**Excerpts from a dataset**
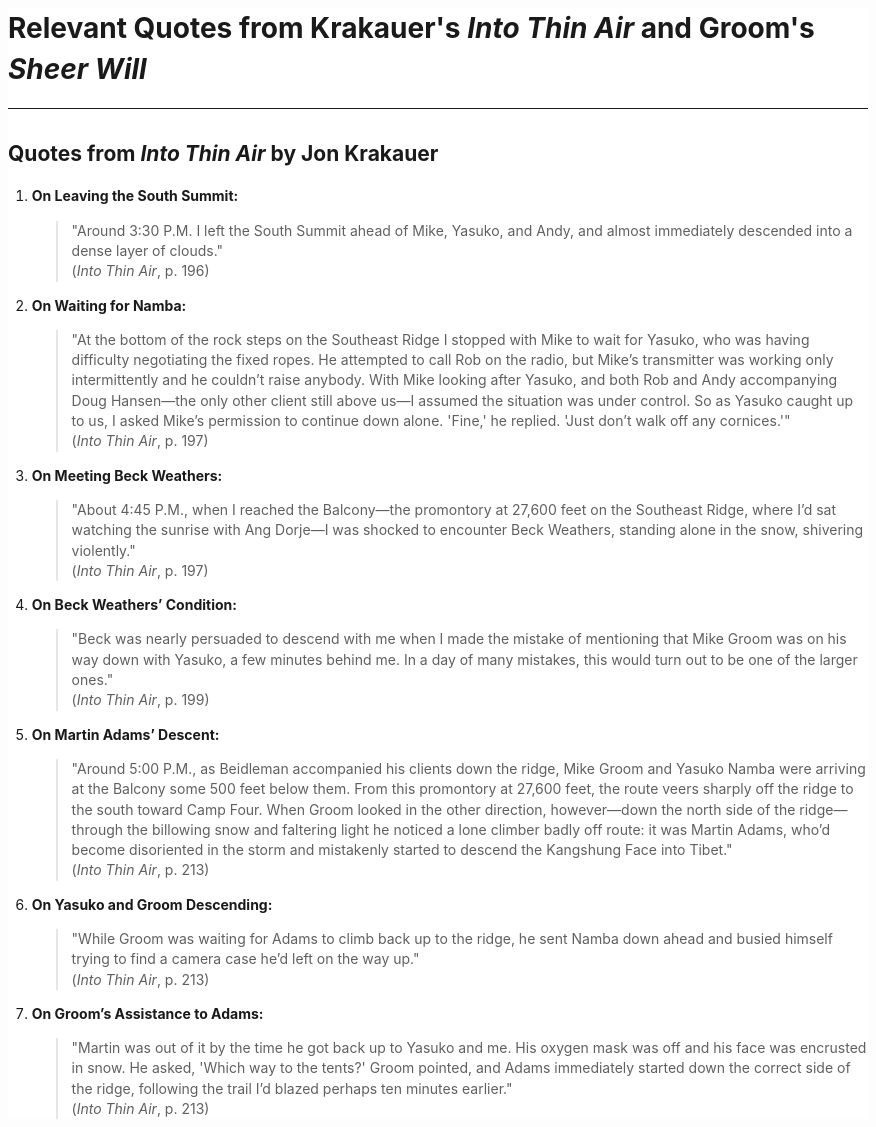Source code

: # Relevant Quotes from Krakauer's *Into Thin Air* and Groom's *Sheer Will*

---

## Quotes from *Into Thin Air* by Jon Krakauer

1. **On Leaving the South Summit:**
   > "Around 3:30 P.M. I left the South Summit ahead of Mike, Yasuko, and Andy, and almost immediately descended into a dense layer of clouds."  
   (*Into Thin Air*, p. 196)

2. **On Waiting for Namba:**
   > "At the bottom of the rock steps on the Southeast Ridge I stopped with Mike to wait for Yasuko, who was having difficulty negotiating the fixed ropes. He attempted to call Rob on the radio, but Mike’s transmitter was working only intermittently and he couldn’t raise anybody. With Mike looking after Yasuko, and both Rob and Andy accompanying Doug Hansen—the only other client still above us—I assumed the situation was under control. So as Yasuko caught up to us, I asked Mike’s permission to continue down alone. 'Fine,' he replied. 'Just don’t walk off any cornices.'"  
   (*Into Thin Air*, p. 197)

3. **On Meeting Beck Weathers:**
   > "About 4:45 P.M., when I reached the Balcony—the promontory at 27,600 feet on the Southeast Ridge, where I’d sat watching the sunrise with Ang Dorje—I was shocked to encounter Beck Weathers, standing alone in the snow, shivering violently."  
   (*Into Thin Air*, p. 197)

4. **On Beck Weathers’ Condition:**
   > "Beck was nearly persuaded to descend with me when I made the mistake of mentioning that Mike Groom was on his way down with Yasuko, a few minutes behind me. In a day of many mistakes, this would turn out to be one of the larger ones."  
   (*Into Thin Air*, p. 199)

5. **On Martin Adams’ Descent:**
   > "Around 5:00 P.M., as Beidleman accompanied his clients down the ridge, Mike Groom and Yasuko Namba were arriving at the Balcony some 500 feet below them. From this promontory at 27,600 feet, the route veers sharply off the ridge to the south toward Camp Four. When Groom looked in the other direction, however—down the north side of the ridge—through the billowing snow and faltering light he noticed a lone climber badly off route: it was Martin Adams, who’d become disoriented in the storm and mistakenly started to descend the Kangshung Face into Tibet."  
   (*Into Thin Air*, p. 213)

6. **On Yasuko and Groom Descending:**
   > "While Groom was waiting for Adams to climb back up to the ridge, he sent Namba down ahead and busied himself trying to find a camera case he’d left on the way up."  
   (*Into Thin Air*, p. 213)

7. **On Groom’s Assistance to Adams:**
   > "Martin was out of it by the time he got back up to Yasuko and me. His oxygen mask was off and his face was encrusted in snow. He asked, 'Which way to the tents?' Groom pointed, and Adams immediately started down the correct side of the ridge, following the trail I’d blazed perhaps ten minutes earlier."  
   (*Into Thin Air*, p. 213)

**Directions**
Please repeat all of the entries above word for word, but drop any pictures.

**Solution below**
Source code

: # Relevant Quotes from Krakauer's *Into Thin Air* and Groom's *Sheer Will*

---

## Quotes from *Into Thin Air* by Jon Krakauer

1. **On Leaving the South Summit:**
   > "Around 3:30 P.M. I left the South Summit ahead of Mike, Yasuko, and Andy, and almost immediately descended into a dense layer of clouds."  
   (*Into Thin Air*, p. 196)

2. **On Waiting for Namba:**
   > "At the bottom of the rock steps on the Southeast Ridge I stopped with Mike to wait for Yasuko, who was having difficulty negotiating the fixed ropes. He attempted to call Rob on the radio, but Mike’s transmitter was working only intermittently and he couldn’t raise anybody. With Mike looking after Yasuko, and both Rob and Andy accompanying Doug Hansen—the only other client still above us—I assumed the situation was under control. So as Yasuko caught up to us, I asked Mike’s permission to continue down alone. 'Fine,' he replied. 'Just don’t walk off any cornices.'"  
   (*Into Thin Air*, p. 197)

3. **On Meeting Beck Weathers:**
   > "About 4:45 P.M., when I reached the Balcony—the promontory at 27,600 feet on the Southeast Ridge, where I’d sat watching the sunrise with Ang Dorje—I was shocked to encounter Beck Weathers, standing alone in the snow, shivering violently."  
   (*Into Thin Air*, p. 197)

4. **On Beck Weathers’ Condition:**
   > "Beck was nearly persuaded to descend with me when I made the mistake of mentioning that Mike Groom was on his way down with Yasuko, a few minutes behind me. In a day of many mistakes, this would turn out to be one of the larger ones."  
   (*Into Thin Air*, p. 199)

5. **On Martin Adams’ Descent:**
   > "Around 5:00 P.M., as Beidleman accompanied his clients down the ridge, Mike Groom and Yasuko Namba were arriving at the Balcony some 500 feet below them. From this promontory at 27,600 feet, the route veers sharply off the ridge to the south toward Camp Four. When Groom looked in the other direction, however—down the north side of the ridge—through the billowing snow and faltering light he noticed a lone climber badly off route: it was Martin Adams, who’d become disoriented in the storm and mistakenly started to descend the Kangshung Face into Tibet."  
   (*Into Thin Air*, p. 213)

6. **On Yasuko and Groom Descending:**
   > "While Groom was waiting for Adams to climb back up to the ridge, he sent Namba down ahead and busied himself trying to find a camera case he’d left on the way up."  
   (*Into Thin Air*, p. 213)

7. **On Groom’s Assistance to Adams:**
   > "Martin was out of it by the time he got back up to Yasuko and me. His oxygen mask was off and his face was encrusted in snow. He asked, 'Which way to the tents?' Groom pointed, and Adams immediately started down the correct side of the ridge, following the trail I’d blazed perhaps ten minutes earlier."  
   (*Into Thin Air*, p. 213)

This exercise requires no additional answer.